Problem to solve
Give back exactly the lines of the data below, starting with the line that has "Маска для лица" and going on through the line that has "để nói chuyện".

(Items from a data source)
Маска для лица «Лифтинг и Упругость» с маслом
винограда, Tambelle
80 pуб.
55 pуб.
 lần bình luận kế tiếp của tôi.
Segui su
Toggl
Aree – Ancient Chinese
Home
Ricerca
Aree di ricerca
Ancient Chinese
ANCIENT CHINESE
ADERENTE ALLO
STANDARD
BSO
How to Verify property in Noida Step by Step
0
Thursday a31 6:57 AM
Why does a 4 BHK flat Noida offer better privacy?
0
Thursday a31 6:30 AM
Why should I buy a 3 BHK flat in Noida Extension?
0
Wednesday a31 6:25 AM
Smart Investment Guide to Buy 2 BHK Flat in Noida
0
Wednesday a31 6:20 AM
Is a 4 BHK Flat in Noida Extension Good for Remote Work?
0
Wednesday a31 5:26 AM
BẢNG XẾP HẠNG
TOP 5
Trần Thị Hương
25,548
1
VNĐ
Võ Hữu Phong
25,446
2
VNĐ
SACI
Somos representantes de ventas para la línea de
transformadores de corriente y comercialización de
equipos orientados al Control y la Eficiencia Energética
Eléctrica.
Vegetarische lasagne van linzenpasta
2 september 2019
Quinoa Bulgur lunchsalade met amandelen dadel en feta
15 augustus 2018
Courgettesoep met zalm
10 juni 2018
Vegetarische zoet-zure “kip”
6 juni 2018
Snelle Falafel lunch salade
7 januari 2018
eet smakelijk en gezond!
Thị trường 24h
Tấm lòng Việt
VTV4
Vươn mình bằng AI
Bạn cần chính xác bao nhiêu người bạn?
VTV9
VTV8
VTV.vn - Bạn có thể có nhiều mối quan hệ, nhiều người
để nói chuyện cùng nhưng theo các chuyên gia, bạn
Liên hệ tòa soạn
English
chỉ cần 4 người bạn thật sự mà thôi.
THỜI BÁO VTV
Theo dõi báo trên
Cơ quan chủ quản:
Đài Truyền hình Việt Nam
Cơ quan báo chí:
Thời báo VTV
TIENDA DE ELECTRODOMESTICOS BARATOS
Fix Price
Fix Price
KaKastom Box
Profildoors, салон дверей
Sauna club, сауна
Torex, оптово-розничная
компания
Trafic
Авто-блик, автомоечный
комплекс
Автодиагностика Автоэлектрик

...

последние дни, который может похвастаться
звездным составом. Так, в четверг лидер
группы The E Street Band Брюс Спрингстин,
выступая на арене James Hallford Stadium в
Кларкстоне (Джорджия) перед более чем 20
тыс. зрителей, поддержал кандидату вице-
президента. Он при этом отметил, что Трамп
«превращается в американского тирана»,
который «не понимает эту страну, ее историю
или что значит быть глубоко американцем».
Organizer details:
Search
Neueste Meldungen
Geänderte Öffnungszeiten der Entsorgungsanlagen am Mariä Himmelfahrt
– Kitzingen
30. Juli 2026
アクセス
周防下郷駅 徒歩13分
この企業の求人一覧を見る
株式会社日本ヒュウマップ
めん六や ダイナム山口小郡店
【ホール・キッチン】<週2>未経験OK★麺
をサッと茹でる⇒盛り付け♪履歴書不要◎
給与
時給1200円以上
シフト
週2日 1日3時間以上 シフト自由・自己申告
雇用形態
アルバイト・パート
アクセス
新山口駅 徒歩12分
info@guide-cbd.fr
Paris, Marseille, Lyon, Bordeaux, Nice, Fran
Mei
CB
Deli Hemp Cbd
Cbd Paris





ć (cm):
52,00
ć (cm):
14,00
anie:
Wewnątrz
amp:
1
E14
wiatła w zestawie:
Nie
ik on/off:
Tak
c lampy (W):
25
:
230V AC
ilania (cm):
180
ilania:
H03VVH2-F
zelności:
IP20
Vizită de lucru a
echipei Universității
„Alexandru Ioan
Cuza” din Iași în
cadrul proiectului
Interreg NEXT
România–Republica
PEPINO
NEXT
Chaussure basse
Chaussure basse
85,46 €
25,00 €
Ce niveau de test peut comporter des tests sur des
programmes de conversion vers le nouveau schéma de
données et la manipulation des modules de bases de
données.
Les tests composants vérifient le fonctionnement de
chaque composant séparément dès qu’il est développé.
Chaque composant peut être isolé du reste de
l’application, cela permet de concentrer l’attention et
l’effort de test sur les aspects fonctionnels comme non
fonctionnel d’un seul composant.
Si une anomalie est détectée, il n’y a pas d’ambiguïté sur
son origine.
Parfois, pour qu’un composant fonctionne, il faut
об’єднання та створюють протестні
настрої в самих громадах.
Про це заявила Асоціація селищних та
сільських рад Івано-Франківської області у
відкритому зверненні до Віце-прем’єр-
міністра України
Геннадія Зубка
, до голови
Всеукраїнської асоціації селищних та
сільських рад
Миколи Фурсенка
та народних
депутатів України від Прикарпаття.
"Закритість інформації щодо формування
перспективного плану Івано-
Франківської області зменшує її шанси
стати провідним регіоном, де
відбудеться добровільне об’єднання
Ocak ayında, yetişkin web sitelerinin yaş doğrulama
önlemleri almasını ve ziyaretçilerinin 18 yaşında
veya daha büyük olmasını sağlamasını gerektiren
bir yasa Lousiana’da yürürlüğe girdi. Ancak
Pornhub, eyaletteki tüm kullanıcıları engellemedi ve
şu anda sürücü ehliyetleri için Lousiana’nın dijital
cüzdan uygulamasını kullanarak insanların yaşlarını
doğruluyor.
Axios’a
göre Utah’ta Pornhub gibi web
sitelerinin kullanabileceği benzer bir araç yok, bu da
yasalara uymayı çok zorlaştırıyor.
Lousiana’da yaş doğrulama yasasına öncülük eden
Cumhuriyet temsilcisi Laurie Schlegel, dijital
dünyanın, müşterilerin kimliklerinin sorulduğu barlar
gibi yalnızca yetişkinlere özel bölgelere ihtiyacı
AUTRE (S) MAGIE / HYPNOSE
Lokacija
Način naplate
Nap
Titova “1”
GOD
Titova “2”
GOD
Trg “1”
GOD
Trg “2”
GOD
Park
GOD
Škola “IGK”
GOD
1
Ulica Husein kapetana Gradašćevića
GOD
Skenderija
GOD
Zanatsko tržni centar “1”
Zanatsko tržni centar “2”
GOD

Exercise output
Маска для лица «Лифтинг и Упругость» с маслом
винограда, Tambelle
80 pуб.
55 pуб.
 lần bình luận kế tiếp của tôi.
Segui su
Toggl
Aree – Ancient Chinese
Home
Ricerca
Aree di ricerca
Ancient Chinese
ANCIENT CHINESE
ADERENTE ALLO
STANDARD
BSO
How to Verify property in Noida Step by Step
0
Thursday a31 6:57 AM
Why does a 4 BHK flat Noida offer better privacy?
0
Thursday a31 6:30 AM
Why should I buy a 3 BHK flat in Noida Extension?
0
Wednesday a31 6:25 AM
Smart Investment Guide to Buy 2 BHK Flat in Noida
0
Wednesday a31 6:20 AM
Is a 4 BHK Flat in Noida Extension Good for Remote Work?
0
Wednesday a31 5:26 AM
BẢNG XẾP HẠNG
TOP 5
Trần Thị Hương
25,548
1
VNĐ
Võ Hữu Phong
25,446
2
VNĐ
SACI
Somos representantes de ventas para la línea de
transformadores de corriente y comercialización de
equipos orientados al Control y la Eficiencia Energética
Eléctrica.
Vegetarische lasagne van linzenpasta
2 september 2019
Quinoa Bulgur lunchsalade met amandelen dadel en feta
15 augustus 2018
Courgettesoep met zalm
10 juni 2018
Vegetarische zoet-zure “kip”
6 juni 2018
Snelle Falafel lunch salade
7 januari 2018
eet smakelijk en gezond!
Thị trường 24h
Tấm lòng Việt
VTV4
Vươn mình bằng AI
Bạn cần chính xác bao nhiêu người bạn?
VTV9
VTV8
VTV.vn - Bạn có thể có nhiều mối quan hệ, nhiều người
để nói chuyện cùng nhưng theo các chuyên gia, bạn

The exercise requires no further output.